Raramente estes rios subterrâneos afloram no debate político apesar
de sempre lhe alimentarem as raízes. Isto acontece porque o debate
político é muito codificado tanto na linguagem como no horizonte
de posições que legitima. Tudo o que extravasa do código é facilmente
descredibilizado por irrelevante, despropositado ou senão mesmo
ofensivo. Só assim não sucede nos raros casos em que o debate político
é surpreendido por uma questão que escapa à codificação. Quando
o código vacila deixa-se inundar pelo magma social. É isto o que
está a suceder no caso do TPI.
A ninguém
escapará que as posições sobre o TPI não se quadram com o dualismo
básico do código político: esquerda e direita. As diferenças de
opinião atravessam tanto a esquerda como a direita, dando lugar
a convergências e divergências surpreendentes. Isto não significa
que a posição sobre o TPI esteja para além ou acima da divisão esquerda/direita.

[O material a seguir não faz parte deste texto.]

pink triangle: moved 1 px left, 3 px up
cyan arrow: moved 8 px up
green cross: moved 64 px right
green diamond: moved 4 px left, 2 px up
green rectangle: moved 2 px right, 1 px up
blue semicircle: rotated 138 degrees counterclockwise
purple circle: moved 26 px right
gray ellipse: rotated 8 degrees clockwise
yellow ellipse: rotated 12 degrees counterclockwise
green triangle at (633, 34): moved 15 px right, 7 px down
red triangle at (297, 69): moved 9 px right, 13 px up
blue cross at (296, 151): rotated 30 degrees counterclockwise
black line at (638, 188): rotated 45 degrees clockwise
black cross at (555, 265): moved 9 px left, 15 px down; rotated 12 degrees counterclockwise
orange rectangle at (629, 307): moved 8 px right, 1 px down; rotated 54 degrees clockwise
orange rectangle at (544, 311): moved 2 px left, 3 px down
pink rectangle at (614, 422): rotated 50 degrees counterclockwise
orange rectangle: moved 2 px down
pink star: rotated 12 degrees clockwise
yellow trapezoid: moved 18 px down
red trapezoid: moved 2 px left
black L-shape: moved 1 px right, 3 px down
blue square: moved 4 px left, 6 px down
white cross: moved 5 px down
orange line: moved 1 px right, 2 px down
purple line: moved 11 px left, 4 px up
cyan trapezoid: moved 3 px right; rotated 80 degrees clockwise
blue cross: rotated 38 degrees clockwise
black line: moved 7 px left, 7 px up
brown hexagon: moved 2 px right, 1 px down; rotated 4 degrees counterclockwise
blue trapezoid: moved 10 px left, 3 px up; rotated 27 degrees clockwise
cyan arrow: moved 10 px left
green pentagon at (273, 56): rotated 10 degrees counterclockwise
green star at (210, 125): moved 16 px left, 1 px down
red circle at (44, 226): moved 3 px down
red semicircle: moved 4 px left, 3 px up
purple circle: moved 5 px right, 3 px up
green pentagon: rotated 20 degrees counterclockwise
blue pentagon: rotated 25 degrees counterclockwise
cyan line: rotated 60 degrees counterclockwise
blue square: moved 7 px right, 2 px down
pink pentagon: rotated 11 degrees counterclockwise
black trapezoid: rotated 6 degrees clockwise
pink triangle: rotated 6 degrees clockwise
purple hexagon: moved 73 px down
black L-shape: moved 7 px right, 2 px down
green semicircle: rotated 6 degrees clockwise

Significa apenas que nem a esquerda nem a direita conseguiram até
agora codificar o que está em causa no TPI. Não surpreende que assim
seja. Tanto a esquerda como a direita constituíram as suas identidades
por referência ao Estado e à sociedade nacionais e têm, por isso,
dificuldade em codificar uma instituição que, sendo o embrião de
uma governação e de um espaço público transnacionais, interfere
com as matrizes nacionais de referência.
É uma
circunstância propícia à emergência do nosso imaginário colectivo
povoado pela nossa diferença em relação aos demais povos europeus
e pelos nossos brandos costumes ensopados num caldo de humanismo
cristão conservador. Como todo o imaginário, é selectivo e discriminador:
privilegia a precedência histórica na abolição da pena de morte
e o carácter incruento das convulsões políticas de que não se esquece;
branqueia a ditadura, os seus crimes e a guerra colonial; faz vista
grossa às violações dos direitos humanos dos trabalhadores, dos
imigrantes, das minorias, dos doentes em lista de espera e dos presos
em prisão preventiva. Este imaginário é apropriado diferentemente
pelos diferentes participantes no debate sobre o TPI. Quem à direita
é contra vê no TPI uma agressão anti-nacionalista e na prisão perpétua
uma contradição com os nossos brandos costumes. Quem à direita é
a favor orienta-se pela ideia de que a modernização democrática
e conservadora da sociedade portuguesa tem de ocorrer num marco
internacional económico, político e cultural, sendo o TPI uma fatalidade.
Quem à esquerda é contra vê no TPI um atentado à soberania nacional
e na prisão perpétua um possível veículo para que a tentação autoritária
que habita os nossos brandos costumes venha a contrabandear no futuro
outras excepções aos direitos, liberdades e garantias. Quem à esquerda
é a favor coloca num prato da balança o indesejado regresso da prisão
perpétua e no outro a possibilidade de Portugal participar numa
luta internacional de prevenção contra os regimes totalitários;
decide-se a favor do último tanto mais que, dada a tentação autoritária
caseira, a democracia portuguesa está mais segura se estiver na
frente da defesa da democracia a nível internacional.